Built in 1896, in the Second Empire Period style, Grimes Mill is one of the last roller mills in America. The mill opened in 1897 as the North Side Roller Mill under the ownership of J.C. McCanless, D.R. Julian, N. B. McCanless and A.C. Mauney. When the company went bankrupt in 1906, a Lexington investor, John D. Grimes, remodeled the mill and pulled operation back into gear. The Mill produced flour as well as stock feed, bran, corn meal and poultry feed. Originally the mill had three storage bins which Grimes expanded to twelve bins. The ill chugged along, making a few production changes and additions until March 1963, when John Grimes, Percy Grimes’ son, shut down operations. Three months later Davis Mills of High Point, one of the state’s largest flour-milling companies at the time, bought the mill. By the time the mill closed in 1982, however stock feed was its main product.
The authenticity of the mill, which has been left just as when it operated, hangs in the air like the flour left over from 80 years of milling. Old machinery and a maze of wooden chutes stand in the building like giants guarding their castle. Today, it houses original machinery as well as other tools and accessories of the miller’s trade.

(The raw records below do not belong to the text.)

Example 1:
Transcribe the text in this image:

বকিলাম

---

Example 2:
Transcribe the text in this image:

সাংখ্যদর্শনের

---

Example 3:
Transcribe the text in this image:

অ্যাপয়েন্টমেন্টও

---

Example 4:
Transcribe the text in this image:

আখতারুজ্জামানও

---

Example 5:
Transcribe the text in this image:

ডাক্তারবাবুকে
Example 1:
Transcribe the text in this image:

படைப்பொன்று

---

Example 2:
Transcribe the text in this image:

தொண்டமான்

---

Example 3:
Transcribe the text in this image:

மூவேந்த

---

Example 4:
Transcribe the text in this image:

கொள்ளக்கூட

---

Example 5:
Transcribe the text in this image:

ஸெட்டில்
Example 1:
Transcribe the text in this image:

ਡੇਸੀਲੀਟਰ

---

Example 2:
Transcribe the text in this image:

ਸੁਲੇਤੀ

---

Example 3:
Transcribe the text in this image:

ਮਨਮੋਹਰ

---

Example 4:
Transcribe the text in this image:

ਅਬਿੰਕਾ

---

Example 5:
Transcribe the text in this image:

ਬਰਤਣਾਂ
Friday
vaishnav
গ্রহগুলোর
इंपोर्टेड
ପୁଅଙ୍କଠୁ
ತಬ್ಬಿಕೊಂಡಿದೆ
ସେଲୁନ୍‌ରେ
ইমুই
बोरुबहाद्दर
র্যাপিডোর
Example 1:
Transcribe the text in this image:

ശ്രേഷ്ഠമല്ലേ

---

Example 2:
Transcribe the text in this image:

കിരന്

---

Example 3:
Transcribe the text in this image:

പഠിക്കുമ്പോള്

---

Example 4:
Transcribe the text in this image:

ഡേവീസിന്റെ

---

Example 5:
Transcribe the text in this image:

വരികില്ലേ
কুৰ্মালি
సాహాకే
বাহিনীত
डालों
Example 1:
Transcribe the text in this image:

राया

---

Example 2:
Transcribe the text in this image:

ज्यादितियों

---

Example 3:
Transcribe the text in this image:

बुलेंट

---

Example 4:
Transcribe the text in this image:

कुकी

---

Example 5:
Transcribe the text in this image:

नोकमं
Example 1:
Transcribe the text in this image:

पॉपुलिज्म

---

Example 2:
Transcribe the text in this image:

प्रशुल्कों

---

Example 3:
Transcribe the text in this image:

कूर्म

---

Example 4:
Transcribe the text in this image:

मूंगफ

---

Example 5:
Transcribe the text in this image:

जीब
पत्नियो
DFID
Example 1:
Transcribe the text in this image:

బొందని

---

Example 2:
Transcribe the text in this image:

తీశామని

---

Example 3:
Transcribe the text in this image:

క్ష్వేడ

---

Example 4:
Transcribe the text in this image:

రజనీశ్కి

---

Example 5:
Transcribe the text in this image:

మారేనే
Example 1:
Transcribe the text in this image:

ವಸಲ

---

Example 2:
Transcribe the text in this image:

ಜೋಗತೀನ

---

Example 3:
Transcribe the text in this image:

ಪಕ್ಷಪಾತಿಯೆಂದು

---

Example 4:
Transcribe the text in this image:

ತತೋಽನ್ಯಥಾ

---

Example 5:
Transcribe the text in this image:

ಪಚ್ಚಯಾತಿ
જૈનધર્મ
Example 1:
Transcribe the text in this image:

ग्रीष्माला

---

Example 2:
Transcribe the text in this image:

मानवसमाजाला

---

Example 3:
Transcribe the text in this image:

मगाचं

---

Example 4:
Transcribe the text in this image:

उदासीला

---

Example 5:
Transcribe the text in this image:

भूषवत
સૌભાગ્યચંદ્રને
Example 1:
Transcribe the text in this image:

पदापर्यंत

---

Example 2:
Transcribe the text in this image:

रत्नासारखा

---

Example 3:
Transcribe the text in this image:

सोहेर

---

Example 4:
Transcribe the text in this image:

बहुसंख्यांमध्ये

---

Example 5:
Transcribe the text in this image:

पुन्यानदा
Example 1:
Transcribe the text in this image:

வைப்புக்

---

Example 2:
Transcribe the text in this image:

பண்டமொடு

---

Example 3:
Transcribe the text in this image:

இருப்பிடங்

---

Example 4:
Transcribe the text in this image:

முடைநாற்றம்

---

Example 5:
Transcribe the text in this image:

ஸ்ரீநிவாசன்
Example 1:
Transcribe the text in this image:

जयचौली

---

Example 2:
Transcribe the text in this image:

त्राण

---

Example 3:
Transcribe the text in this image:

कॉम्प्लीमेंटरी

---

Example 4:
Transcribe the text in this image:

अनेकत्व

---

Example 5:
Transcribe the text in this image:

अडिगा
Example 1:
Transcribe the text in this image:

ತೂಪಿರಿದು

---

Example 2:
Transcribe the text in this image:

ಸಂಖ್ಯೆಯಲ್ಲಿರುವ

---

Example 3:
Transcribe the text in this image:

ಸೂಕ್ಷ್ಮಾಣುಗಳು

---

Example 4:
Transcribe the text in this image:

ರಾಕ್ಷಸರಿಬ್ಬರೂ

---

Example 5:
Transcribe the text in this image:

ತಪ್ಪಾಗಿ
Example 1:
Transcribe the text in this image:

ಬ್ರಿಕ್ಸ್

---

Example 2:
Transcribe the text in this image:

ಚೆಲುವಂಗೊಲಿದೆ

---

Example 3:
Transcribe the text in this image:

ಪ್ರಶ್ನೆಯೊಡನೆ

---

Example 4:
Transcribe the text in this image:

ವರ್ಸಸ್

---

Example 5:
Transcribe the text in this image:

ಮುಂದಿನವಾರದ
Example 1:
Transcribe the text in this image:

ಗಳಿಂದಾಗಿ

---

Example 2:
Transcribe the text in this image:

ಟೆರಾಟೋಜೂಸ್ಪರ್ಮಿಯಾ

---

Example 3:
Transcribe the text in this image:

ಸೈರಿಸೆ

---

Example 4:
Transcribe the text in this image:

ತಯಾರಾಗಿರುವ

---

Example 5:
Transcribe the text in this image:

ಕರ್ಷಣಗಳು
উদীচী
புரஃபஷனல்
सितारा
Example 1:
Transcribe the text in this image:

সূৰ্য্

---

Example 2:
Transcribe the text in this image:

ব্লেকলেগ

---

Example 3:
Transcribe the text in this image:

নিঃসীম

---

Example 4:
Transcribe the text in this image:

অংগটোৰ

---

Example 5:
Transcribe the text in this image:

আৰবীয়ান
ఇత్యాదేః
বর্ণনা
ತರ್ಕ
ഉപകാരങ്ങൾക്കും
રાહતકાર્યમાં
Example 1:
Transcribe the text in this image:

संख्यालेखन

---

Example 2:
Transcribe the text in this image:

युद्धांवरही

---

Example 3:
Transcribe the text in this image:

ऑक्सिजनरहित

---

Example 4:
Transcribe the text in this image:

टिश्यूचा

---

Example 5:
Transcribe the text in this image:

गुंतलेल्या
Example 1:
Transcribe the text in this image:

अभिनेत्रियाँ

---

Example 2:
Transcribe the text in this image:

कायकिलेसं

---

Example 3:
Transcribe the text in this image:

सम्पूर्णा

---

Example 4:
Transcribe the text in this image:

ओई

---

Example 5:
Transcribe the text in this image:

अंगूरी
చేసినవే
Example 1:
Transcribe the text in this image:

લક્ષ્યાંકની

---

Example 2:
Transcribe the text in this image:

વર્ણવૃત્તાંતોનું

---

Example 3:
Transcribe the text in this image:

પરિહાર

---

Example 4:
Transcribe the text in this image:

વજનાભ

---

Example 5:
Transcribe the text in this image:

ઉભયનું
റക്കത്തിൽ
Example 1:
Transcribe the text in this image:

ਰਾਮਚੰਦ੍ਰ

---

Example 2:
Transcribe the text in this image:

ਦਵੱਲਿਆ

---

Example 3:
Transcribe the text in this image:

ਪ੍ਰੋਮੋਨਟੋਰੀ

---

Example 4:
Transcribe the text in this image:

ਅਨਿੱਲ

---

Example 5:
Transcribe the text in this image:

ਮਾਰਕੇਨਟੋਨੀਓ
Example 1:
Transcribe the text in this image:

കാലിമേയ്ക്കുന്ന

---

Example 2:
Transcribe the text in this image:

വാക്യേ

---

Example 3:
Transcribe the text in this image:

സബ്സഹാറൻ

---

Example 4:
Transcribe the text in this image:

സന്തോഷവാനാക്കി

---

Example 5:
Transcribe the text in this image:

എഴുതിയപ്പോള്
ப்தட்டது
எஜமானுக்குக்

This is from an article originally published in The Heritage of Rowan County, North Carolina by the Genealogical Society of Rowan County.1
Grimes Mill was purchased by the Historic Salisbury Foundation and restored; however, on 16 January 2013 it caught fire and burned to the ground. The Foundation sold the clay bricks for $100 each to raise money for site cleanup.2
- Kathy Sanford Petrucelli, editor, The Heritage of Rowan County, North Carolina (Salisbury, N.C.: Genealogical Society of Rowan County, 1991.)